──────── Material shown
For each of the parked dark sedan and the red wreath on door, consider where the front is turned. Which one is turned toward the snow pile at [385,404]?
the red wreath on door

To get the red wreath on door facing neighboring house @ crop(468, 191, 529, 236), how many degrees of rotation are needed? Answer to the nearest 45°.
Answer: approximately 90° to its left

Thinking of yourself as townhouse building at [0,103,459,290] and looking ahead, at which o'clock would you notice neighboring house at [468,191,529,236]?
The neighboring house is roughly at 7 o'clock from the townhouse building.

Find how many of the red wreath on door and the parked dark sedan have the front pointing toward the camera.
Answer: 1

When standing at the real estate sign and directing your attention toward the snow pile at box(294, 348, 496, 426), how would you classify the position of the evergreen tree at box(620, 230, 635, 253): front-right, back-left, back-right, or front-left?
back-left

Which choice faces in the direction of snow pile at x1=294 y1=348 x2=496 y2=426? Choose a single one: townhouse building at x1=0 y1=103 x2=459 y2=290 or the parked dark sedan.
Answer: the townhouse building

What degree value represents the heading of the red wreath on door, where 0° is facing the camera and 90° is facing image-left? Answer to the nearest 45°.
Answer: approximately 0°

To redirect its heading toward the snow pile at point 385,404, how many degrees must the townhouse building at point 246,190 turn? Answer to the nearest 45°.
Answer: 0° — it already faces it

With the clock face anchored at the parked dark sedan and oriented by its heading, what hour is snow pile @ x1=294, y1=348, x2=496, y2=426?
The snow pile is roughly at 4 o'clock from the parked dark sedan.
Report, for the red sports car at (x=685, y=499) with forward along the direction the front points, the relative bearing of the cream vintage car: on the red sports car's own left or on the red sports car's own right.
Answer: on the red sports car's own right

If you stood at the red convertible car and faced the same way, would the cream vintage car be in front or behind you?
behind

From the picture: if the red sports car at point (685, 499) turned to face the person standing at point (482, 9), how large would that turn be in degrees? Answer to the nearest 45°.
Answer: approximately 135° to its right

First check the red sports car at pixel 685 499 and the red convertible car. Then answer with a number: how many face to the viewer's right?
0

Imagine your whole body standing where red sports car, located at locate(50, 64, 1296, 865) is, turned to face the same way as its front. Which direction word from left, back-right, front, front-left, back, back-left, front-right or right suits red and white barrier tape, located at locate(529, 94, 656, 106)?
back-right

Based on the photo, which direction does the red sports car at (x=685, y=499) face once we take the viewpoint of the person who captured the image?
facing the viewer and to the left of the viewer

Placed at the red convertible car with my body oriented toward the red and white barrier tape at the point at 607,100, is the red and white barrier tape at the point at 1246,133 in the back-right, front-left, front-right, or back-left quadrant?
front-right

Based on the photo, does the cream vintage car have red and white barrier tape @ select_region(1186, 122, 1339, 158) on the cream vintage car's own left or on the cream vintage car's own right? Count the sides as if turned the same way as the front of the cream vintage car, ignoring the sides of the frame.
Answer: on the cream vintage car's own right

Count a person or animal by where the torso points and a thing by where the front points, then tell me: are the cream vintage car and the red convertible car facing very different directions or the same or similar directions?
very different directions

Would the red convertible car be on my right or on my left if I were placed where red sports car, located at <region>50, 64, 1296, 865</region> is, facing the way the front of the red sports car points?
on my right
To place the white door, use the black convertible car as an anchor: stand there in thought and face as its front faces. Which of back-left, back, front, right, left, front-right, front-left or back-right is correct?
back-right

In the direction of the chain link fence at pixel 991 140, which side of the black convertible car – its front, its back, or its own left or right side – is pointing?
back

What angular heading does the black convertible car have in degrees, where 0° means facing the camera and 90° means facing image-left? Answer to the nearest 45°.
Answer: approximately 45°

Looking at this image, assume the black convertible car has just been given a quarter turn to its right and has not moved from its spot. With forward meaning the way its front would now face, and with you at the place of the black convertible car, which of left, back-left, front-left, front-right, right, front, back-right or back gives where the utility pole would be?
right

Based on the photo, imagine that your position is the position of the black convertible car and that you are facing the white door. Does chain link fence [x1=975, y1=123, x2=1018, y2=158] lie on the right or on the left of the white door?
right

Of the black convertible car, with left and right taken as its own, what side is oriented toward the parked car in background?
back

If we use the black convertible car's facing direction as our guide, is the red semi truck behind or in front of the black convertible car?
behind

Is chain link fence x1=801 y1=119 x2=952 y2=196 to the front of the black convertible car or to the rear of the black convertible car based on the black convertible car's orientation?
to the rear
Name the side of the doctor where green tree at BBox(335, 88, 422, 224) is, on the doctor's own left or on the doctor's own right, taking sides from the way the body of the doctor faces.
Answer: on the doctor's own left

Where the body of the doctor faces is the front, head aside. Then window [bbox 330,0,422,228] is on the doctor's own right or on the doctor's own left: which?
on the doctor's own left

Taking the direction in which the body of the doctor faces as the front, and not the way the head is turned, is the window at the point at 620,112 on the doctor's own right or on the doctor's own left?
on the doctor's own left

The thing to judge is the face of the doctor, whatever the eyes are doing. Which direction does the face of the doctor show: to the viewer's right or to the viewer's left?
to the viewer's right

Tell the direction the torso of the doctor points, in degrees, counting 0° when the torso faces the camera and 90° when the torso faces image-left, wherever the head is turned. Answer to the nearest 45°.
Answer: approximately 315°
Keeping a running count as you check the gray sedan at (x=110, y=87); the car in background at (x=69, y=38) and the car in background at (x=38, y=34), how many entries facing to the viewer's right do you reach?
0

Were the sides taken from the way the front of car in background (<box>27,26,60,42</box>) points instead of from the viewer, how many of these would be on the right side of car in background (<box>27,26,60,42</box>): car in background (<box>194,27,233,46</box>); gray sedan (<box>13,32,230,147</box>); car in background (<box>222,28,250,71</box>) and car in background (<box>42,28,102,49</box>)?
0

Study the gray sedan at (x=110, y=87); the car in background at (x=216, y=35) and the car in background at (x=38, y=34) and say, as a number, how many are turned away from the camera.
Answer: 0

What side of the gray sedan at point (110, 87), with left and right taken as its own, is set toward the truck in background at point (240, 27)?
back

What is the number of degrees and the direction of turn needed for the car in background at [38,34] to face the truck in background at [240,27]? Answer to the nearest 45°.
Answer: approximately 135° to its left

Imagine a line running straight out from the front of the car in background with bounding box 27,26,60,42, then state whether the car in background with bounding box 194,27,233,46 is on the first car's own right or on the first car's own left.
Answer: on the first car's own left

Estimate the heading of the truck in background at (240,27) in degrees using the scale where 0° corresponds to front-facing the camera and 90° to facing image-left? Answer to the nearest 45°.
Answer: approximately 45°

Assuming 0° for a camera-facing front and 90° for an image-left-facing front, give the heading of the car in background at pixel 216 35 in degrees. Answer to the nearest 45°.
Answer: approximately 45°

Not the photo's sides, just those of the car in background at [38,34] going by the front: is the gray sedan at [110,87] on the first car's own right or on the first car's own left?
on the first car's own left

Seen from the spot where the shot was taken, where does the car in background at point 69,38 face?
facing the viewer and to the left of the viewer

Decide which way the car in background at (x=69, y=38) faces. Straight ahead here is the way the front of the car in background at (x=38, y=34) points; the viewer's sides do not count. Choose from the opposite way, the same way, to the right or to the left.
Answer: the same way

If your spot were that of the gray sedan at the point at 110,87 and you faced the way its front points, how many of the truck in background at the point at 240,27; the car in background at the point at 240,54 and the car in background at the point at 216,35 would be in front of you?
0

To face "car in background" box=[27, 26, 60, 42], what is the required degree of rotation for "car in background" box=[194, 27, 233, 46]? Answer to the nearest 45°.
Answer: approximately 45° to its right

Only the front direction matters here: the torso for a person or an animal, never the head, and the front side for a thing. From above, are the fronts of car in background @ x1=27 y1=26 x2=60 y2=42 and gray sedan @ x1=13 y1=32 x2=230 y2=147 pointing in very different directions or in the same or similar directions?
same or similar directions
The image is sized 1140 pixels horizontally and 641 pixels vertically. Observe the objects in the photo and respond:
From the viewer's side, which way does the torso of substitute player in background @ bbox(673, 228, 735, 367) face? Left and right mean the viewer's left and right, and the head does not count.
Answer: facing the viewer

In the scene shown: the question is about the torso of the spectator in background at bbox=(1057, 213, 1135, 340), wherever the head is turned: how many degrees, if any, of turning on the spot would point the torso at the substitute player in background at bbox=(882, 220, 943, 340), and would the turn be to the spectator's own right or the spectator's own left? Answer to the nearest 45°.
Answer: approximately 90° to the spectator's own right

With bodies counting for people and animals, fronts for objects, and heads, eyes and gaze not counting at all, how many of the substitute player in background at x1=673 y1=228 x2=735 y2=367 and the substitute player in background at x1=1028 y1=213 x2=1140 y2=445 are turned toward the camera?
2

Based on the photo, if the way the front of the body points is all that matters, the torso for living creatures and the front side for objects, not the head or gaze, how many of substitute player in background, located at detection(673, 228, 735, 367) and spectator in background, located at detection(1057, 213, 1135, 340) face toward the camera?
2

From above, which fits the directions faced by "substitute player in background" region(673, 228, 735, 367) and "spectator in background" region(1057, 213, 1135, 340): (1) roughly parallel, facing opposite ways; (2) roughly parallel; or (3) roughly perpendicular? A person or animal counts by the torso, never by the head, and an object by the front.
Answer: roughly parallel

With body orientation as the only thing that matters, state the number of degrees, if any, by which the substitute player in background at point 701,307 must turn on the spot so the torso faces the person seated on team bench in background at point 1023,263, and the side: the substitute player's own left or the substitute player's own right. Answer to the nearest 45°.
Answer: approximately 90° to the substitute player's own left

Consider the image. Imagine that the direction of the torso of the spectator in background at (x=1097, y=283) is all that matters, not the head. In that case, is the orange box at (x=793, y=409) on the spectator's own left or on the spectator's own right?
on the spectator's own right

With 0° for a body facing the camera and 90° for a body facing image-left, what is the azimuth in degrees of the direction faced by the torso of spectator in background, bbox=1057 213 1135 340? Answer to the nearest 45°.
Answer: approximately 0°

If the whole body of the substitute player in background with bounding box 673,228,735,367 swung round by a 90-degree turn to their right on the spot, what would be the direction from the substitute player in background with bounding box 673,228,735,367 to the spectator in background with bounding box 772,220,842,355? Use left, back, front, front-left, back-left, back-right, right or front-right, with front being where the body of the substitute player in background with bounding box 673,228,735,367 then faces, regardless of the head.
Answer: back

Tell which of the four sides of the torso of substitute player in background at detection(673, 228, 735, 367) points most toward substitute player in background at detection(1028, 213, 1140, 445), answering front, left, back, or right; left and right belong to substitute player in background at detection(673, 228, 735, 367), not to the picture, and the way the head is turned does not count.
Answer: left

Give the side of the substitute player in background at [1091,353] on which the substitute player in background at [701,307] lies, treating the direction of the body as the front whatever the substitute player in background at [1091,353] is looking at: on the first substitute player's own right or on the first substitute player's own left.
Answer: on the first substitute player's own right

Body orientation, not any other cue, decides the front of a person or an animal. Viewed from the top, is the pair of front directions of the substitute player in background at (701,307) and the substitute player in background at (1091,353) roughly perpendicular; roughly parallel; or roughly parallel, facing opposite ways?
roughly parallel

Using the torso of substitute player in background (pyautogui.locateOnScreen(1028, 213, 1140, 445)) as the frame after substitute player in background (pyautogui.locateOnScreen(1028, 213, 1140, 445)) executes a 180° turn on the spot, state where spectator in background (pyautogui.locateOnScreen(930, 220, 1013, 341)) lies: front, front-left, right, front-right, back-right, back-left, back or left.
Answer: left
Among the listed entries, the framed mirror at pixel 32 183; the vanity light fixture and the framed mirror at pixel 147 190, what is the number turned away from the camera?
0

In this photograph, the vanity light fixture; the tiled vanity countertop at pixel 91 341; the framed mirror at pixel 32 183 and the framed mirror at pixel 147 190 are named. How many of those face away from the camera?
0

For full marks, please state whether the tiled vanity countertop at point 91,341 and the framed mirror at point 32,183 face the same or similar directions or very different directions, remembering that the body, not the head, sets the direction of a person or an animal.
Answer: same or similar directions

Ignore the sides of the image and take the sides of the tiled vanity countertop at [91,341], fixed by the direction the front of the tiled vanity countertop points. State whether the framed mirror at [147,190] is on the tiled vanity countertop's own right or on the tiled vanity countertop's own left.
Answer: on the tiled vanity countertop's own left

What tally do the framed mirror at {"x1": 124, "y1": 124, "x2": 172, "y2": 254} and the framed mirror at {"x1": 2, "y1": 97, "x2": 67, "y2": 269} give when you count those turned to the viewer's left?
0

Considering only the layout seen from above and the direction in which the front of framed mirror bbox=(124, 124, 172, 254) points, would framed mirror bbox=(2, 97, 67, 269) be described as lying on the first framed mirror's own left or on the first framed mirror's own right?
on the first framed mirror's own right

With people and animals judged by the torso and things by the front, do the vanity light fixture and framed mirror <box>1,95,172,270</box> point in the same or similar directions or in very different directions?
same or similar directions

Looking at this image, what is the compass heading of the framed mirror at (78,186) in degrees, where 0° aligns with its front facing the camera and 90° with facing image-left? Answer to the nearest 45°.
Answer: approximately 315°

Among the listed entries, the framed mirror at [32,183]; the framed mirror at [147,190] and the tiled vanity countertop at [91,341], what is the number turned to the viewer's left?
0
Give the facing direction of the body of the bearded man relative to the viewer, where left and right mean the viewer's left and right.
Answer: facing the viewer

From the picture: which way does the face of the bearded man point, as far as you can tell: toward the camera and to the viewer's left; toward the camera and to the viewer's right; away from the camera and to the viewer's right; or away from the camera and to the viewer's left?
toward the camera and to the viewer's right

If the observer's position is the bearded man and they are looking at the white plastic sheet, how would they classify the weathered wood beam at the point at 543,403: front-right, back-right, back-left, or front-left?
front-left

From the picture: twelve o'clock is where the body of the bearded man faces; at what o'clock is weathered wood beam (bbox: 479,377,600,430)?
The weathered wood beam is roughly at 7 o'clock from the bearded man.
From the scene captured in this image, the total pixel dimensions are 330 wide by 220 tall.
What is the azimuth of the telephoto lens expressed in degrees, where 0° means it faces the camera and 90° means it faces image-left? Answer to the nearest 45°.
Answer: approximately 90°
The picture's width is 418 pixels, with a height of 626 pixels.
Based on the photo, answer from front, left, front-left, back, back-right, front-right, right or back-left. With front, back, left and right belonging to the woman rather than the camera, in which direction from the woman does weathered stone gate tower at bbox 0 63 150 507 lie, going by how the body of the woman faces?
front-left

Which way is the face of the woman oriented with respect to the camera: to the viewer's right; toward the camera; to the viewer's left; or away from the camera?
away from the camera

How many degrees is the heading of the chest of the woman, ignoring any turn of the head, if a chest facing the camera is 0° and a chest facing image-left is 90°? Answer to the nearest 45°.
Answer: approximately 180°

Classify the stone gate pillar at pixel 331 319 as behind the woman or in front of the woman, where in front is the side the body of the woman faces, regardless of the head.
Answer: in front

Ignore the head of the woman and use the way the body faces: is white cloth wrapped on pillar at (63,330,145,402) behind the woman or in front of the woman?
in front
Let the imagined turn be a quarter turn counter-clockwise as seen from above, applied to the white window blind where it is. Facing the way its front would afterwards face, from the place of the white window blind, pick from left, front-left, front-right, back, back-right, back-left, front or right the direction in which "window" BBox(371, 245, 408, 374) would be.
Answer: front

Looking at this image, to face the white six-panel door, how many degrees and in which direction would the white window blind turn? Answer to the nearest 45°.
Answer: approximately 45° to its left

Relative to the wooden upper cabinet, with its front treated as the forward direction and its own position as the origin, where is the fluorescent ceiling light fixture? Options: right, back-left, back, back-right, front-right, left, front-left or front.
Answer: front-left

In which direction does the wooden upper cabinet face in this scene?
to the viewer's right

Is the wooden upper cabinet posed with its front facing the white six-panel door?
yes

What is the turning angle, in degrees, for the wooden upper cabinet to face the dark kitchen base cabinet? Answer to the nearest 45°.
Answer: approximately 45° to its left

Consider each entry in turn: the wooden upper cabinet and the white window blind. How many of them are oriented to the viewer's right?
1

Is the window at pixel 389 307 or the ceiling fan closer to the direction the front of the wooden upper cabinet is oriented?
────────────────
● Assignment: Take every line from the one containing "Ignore the head" to the end of the listing and output it exactly, with nothing else.

● Exercise response:
Ignore the head of the woman and use the way the body faces: is white cloth wrapped on pillar at (63,330,145,402) behind the woman or in front of the woman?
in front
Let the imagined turn be a quarter turn counter-clockwise as seen from above, applied to the white window blind where it is. Facing the way its front would afterwards face, from the place of the white window blind, pick from left, front-left, front-right, back, back-right, back-left, front or right the direction in which "window" BBox(371, 245, 408, 374) would be.
Answer: front

Looking at this image, to face the white six-panel door, how many degrees and in which direction would the white window blind turn? Answer to the nearest 45°.
Answer: approximately 45° to its left

Relative to the wooden upper cabinet, with its front treated as the forward direction and its own position as the origin, where is the fluorescent ceiling light fixture? Options: right, back-left, back, back-right, front-right, left, front-left or front.
Answer: front-left

In which direction does the wooden upper cabinet face in this scene?
to the viewer's right

Is the wooden upper cabinet posed with its front facing the white six-panel door?
yes

What is the turning angle, in degrees, for the wooden upper cabinet to face the dark kitchen base cabinet? Answer to the nearest 45°.
Answer: approximately 45° to its left

Consider each entry in turn: the wooden upper cabinet and the white window blind. How many of them are oriented to the viewer's right?
1

Is the window at pixel 389 307 or the ceiling fan closer to the direction the front of the wooden upper cabinet is oriented?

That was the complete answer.